I headed to my bathroom and gawked at the messy reflection in the mirror. I brushed my teeth, combed the rat’s nest out of my hair, and applied some light makeup. I didn’t want to appear like I was trying too hard, but I didn’t want to look like a total disaster, either. Sprinting into the walk-in closet, I pulled out a pair of Miss Me jeans with sparkles on the back pockets and paired them with a light purple, button-down shirt that had little white polka dots.

“Zoe?” Mom called from the hallway. “Are you ready?”

“I’m coming.”

“Okay. Stella and I will meet you downstairs.”

I rechecked myself in the mirror and figured I looked as good as I was going to get. Back in the kitchen, Mom held the covered plate in one hand and my sister’s hand in the other. I fidgeted with a shirt button, feeling nervous for some unknown reason.

Chapter Three


WHEN WE ARRIVED AT the neighbors’ red front door, the windows were open, so it was hard to miss all the clanking and shuffling sounds going on inside. Mom smiled at my sister and me, then I knocked. My hand was slick with sweat. Calm thoughts, Zoe.

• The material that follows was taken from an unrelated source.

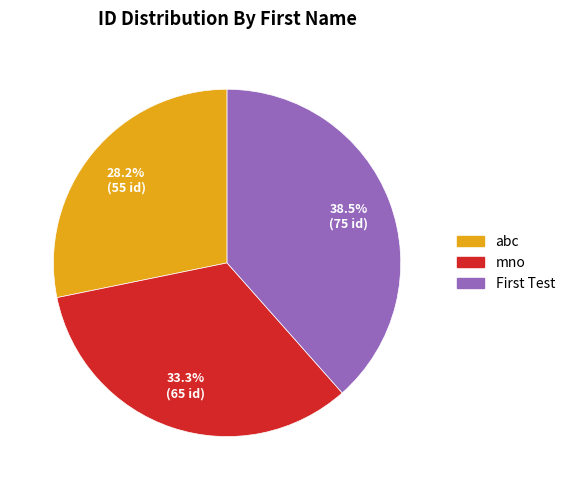

To the nearest percent, what portion does abc represent?

28%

The door opened and a younger woman—maybe in her early thirties—stood in front of us. She had short blond hair, light green eyes, and wore jeans with a short-sleeve shirt. Her appearance said “California,” and she was the most beautiful woman I’d ever seen. Sidelle was pretty, but the lady in front of me screamed elegance—with a hint of danger.

“Hello,” Mom said, giving her the full, welcoming smile. “My name is Jackie. These are my daughters, Zoe and Stella. My husband, Kevin, is still at work.” She signaled to the left. “We live in the yellow house next door. Welcome to the neighborhood!”

“Hi.” The gorgeous woman smiled and shook our hands. “Sarah Mors. Come on in. Please excuse the mess. Just arrived today from California.” She motioned for us to follow her into their living room, and we sat on their black leather couch. “Sit down. Make yourself comfortable.”

“We brought this for you and your family.” Mom handed her the platter. “Just return the plate whenever you get a chance.”

“Thanks, Jackie. That’s kind of you. And they look delicious. I’ll make sure to save some for later.”

“Do you have kids?”

“No. It’s just my brother and me.” Sarah turned to me. “You must be the young lady Aiden mentioned.”